==== Page extract
Let $G$ be any group, and let $\phi:G\to G$ be given by $\phi(g)=g^{-1}$. Is $\phi$ a homomorphism?
My answer thus far:
I just start by seeing if the homomorphism property $\phi(ab)=\phi(a)\phi(b)$ is satisfied:
$\phi(g_1g_2)=(g_1g_2)^{-1}=g_2^{-1}g_1^{-1}=\phi(g_2g_1)=\phi(g_2)\phi(g_1)$
(EDIT: Added the last part, $=\phi(g_2)\phi(g_1)$)
So... $\phi$ is a homomorphism, but only if G is an abelian group? I'm probably doing something wrong here.
On
You are exactly right, except you should have written: $$\cdots = g_2^{-1}g_1^{-1} = \phi(g_2)\phi(g_1)$$ In general $\phi(g) = g^{-1}$ defines an isomorphism from $G$ to its opposite group $G^\text{op}$, which has the same underlying set as $G$, but his operation is ``reversed''. Ie, if the operation of $G$ is $\cdot$ and the operation of $G^{\text{op}}$ is $*$, then $b*a := a\cdot b$.
Indeed as you observed $\phi$ is only an automorphism if $G$ is abelian, which is precisely when $G^\text{op} = G$.
In general, $\phi$ is not a homomorphism. We only need to consider a non-abelian group with $a,b$ such that $ab\neq ba$.
Then if $\phi$ is a homomorphism we have $\phi(ab)=b^{-1}a^{-1}=a^{-1}b^{-1}$
or $ab=ba$, a contradiction.
========
==== Material provided
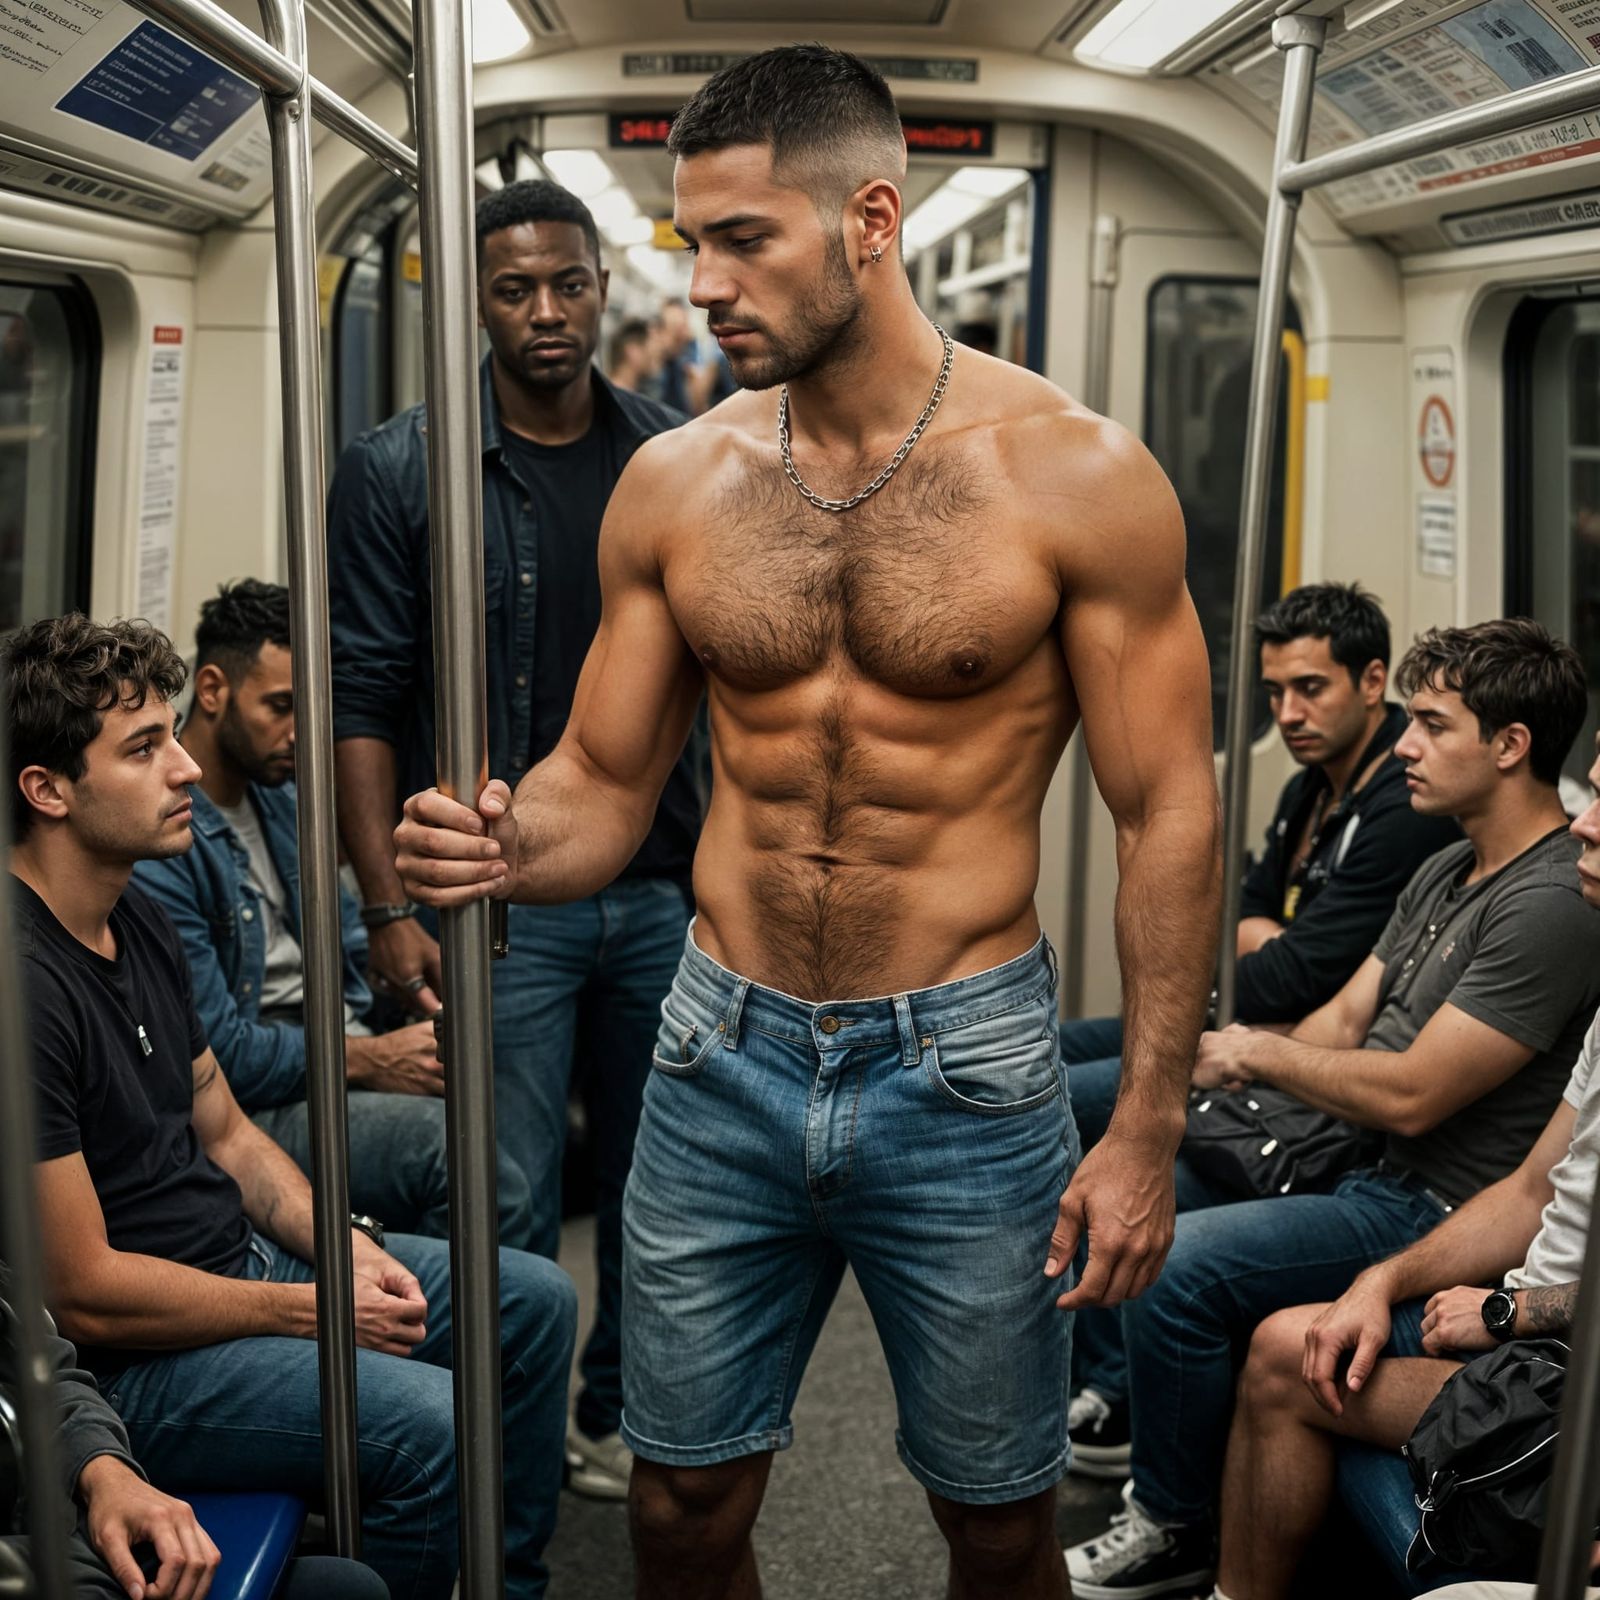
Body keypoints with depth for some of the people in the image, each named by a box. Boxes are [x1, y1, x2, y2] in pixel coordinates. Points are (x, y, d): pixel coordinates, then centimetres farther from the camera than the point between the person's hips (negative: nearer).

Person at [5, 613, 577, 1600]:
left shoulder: (140, 920, 6)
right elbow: (85, 1296, -23)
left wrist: (348, 1247, -1)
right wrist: (313, 1309, -15)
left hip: (246, 1258, 10)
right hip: (130, 1360, -10)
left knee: (536, 1301, 10)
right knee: (435, 1427, -28)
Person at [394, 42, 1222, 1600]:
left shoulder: (1076, 475, -9)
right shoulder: (673, 482, 1)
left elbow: (1168, 815, -6)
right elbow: (603, 782, 7)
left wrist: (1147, 1132, -9)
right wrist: (503, 846, -17)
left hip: (965, 1072, -2)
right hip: (720, 1060, 3)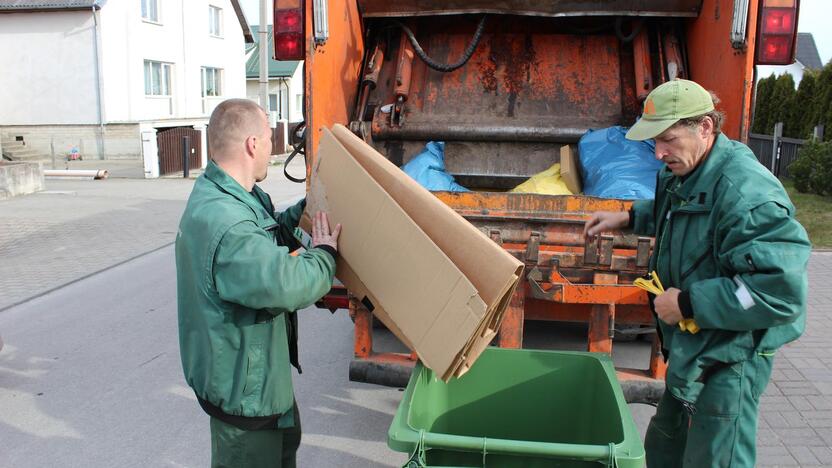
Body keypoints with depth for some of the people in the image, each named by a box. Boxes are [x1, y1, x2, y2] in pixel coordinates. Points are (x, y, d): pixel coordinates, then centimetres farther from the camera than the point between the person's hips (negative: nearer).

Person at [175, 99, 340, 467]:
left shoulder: (223, 195, 2)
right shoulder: (223, 222, -34)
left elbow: (270, 236, 20)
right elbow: (289, 285, -38)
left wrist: (309, 206, 10)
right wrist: (324, 252, -20)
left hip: (260, 368, 11)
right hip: (242, 383, -10)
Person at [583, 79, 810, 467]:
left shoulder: (746, 191, -28)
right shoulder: (683, 175, 4)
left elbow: (781, 290, -33)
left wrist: (689, 302, -27)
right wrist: (629, 218, 15)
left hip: (728, 360, -10)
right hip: (692, 350, 10)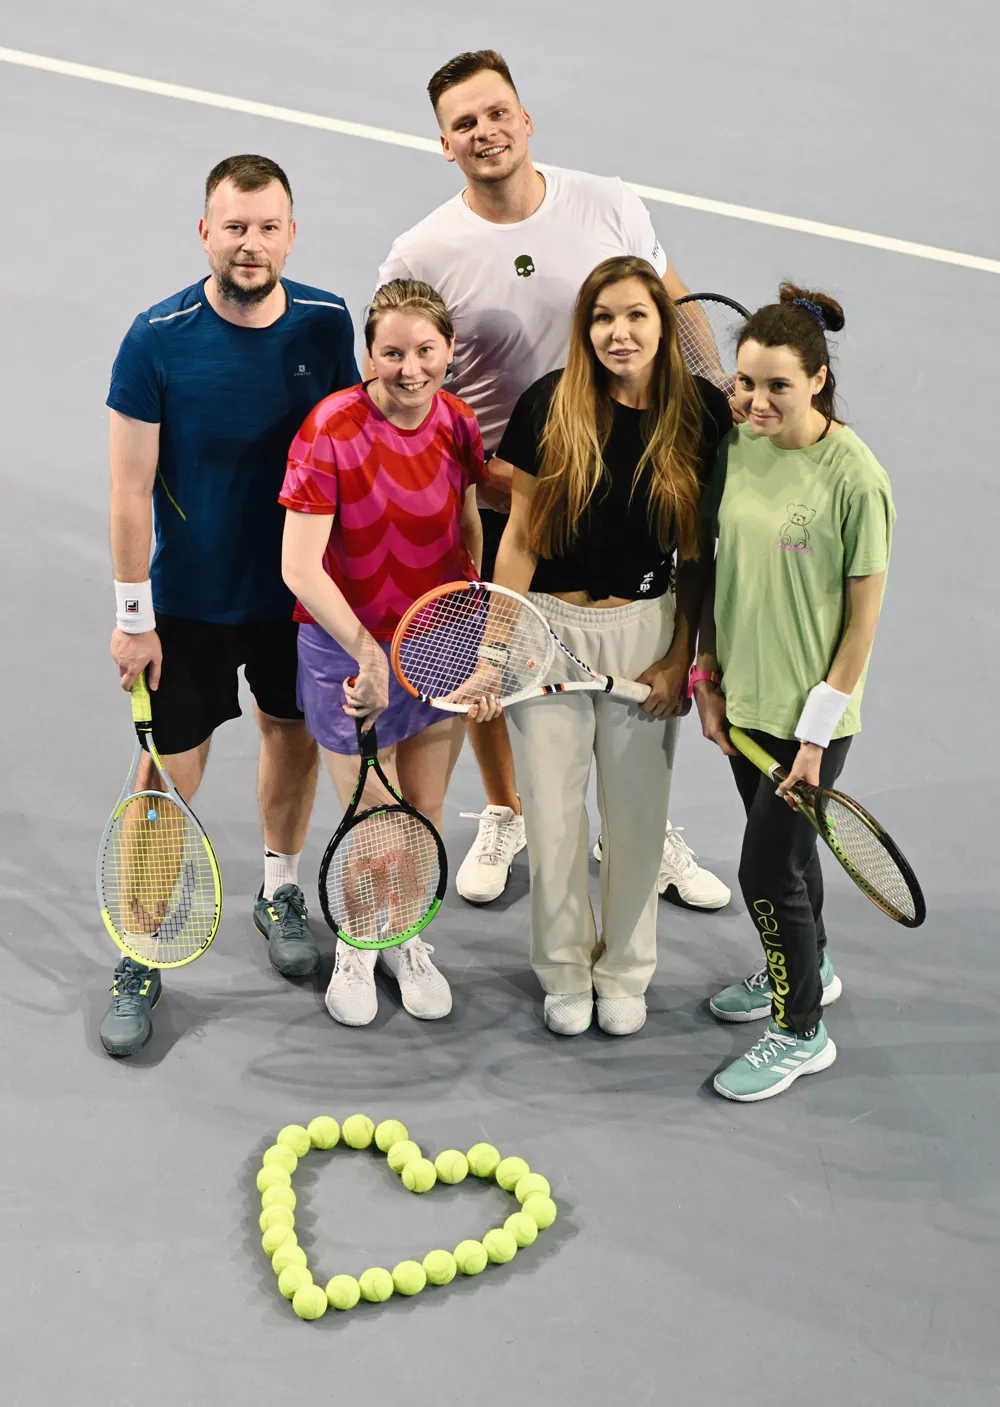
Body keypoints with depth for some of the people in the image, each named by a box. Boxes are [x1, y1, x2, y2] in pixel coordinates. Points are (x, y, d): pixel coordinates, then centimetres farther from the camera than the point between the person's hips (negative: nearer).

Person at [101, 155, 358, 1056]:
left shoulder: (326, 323, -7)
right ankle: (141, 955, 16)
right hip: (190, 601, -3)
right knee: (171, 773, 1)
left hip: (300, 589, 3)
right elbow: (131, 488, -11)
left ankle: (281, 891, 42)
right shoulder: (158, 339, -16)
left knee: (294, 736, 18)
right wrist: (133, 615, -10)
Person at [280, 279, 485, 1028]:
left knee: (425, 812, 15)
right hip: (350, 651, -4)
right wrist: (368, 653, -24)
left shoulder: (459, 424, -5)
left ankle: (408, 940, 41)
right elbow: (300, 567, -23)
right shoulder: (331, 429, -21)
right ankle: (356, 943, 34)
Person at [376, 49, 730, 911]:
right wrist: (503, 478, -18)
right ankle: (504, 817, 42)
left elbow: (674, 310, 7)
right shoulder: (420, 257, -12)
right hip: (495, 502, -1)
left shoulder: (608, 206, -6)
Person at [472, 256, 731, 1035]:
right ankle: (565, 972, 28)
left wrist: (680, 657, -3)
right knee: (553, 815, 6)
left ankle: (625, 971, 32)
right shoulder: (549, 404, -7)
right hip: (552, 627, -1)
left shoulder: (701, 411, -5)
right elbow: (520, 536, -4)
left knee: (638, 814, 10)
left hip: (647, 631, 1)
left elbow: (701, 550, 1)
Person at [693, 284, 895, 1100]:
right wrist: (709, 676, 5)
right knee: (783, 842, 23)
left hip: (809, 712, -6)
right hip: (743, 698, 6)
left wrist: (817, 731, -15)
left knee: (767, 870, -1)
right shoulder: (736, 447, -3)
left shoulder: (854, 476, -20)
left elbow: (863, 615, -15)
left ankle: (801, 1032, 19)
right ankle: (809, 966, 47)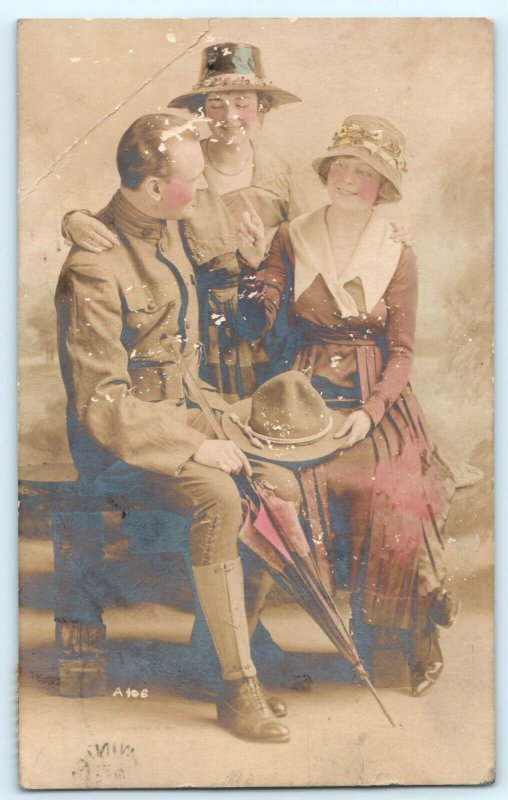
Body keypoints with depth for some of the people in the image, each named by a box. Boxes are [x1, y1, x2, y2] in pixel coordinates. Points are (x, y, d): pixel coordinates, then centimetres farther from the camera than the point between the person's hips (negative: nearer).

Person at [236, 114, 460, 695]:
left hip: (377, 399, -1)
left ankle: (415, 631, -2)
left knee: (397, 495, -24)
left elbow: (401, 351, 2)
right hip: (307, 392, 1)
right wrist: (253, 267, -18)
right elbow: (256, 325, -1)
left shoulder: (397, 256, 6)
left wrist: (371, 412, -13)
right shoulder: (291, 240, 7)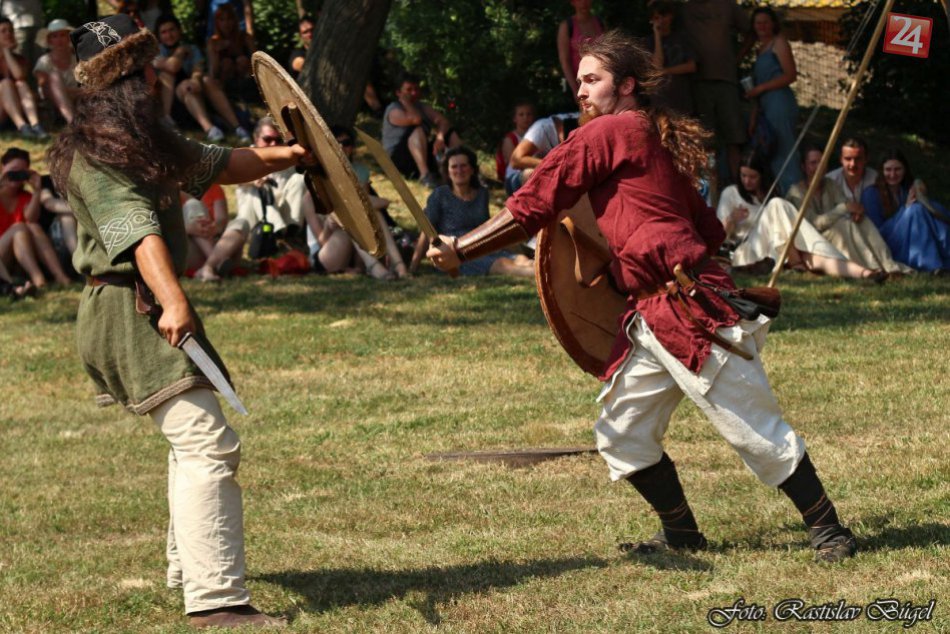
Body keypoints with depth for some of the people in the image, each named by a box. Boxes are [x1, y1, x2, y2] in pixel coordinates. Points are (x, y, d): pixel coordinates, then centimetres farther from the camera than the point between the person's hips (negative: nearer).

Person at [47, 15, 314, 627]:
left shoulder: (147, 137, 14)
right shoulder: (95, 152, -16)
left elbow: (216, 165, 25)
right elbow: (136, 227, -31)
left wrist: (279, 157, 9)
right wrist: (172, 301, -42)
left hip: (155, 306, 11)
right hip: (128, 308, -11)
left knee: (195, 439, 25)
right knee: (207, 443, -19)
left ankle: (189, 570, 39)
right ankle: (216, 598, -25)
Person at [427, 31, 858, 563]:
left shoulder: (610, 131, -6)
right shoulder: (662, 139, 20)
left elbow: (532, 208, -8)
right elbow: (710, 230, 21)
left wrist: (460, 251, -4)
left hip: (691, 309, -10)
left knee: (758, 432, -4)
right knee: (622, 435, 10)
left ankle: (829, 531, 3)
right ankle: (682, 532, 20)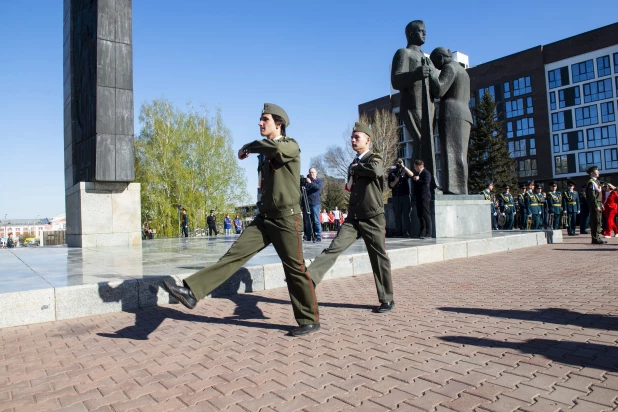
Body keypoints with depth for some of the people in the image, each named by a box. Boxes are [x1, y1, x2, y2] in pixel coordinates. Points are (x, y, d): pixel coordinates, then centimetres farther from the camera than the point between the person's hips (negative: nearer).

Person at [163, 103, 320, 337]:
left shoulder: (291, 146, -7)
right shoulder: (264, 152, 15)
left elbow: (276, 148, -32)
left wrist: (247, 147, -16)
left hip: (287, 219, -6)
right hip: (264, 218, 6)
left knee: (295, 269, 0)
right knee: (235, 254, -5)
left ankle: (310, 321, 14)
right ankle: (192, 292, -11)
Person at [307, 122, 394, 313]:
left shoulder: (374, 158, -3)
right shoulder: (354, 164, 16)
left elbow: (376, 171, -29)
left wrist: (356, 167, -14)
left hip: (372, 219, -5)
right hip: (353, 218, 5)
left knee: (379, 259, 2)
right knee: (333, 248, -10)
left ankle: (387, 300, 15)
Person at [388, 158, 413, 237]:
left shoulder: (405, 172, 11)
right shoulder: (392, 173, 12)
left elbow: (411, 174, -11)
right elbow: (390, 185, 4)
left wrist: (403, 166, -13)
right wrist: (396, 181, -14)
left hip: (405, 195, -1)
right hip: (396, 196, 1)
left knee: (406, 214, -5)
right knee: (397, 215, 4)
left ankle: (406, 232, -6)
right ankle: (398, 232, 8)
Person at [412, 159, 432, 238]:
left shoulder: (426, 173, -10)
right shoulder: (417, 173, 20)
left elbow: (426, 183, -23)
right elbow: (414, 181, 18)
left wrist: (417, 180, -14)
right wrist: (415, 179, -2)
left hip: (424, 197, -9)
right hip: (418, 197, 9)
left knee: (426, 215, -7)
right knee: (420, 215, 11)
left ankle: (429, 233, -5)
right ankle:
========
## Check your understanding
(a) Repeat everything in the group homomorphism thread from "Indeed as you" down to "that $ab\neq ba$.".
(b) State whether each statement agrees with the group homomorphism thread, answering yes or no and quoting the deciding words: (i) φ is an automorphism only if G is abelian; (ii) the opposite group has a different underlying set from G; (iii) the edit added the part "=φ(g_1)φ(g_2)".
The records are material separate from the group homomorphism thread.

## Answers for the tasks
(a)
Indeed as you observed $\phi$ is only an automorphism if $G$ is abelian, which is precisely when $G^\text{op} = G$.
In general, $\phi$ is not a homomorphism. We only need to consider a non-abelian group with $a,b$ such that $ab\neq ba$.

(b)
(i) Yes: "Indeed as you observed $\phi$ is only an automorphism if $G$ is abelian"
(ii) No: "which has the same underlying set as $G$"
(iii) No: "(EDIT: Added the last part, $=\phi(g_2)\phi(g_1)$)"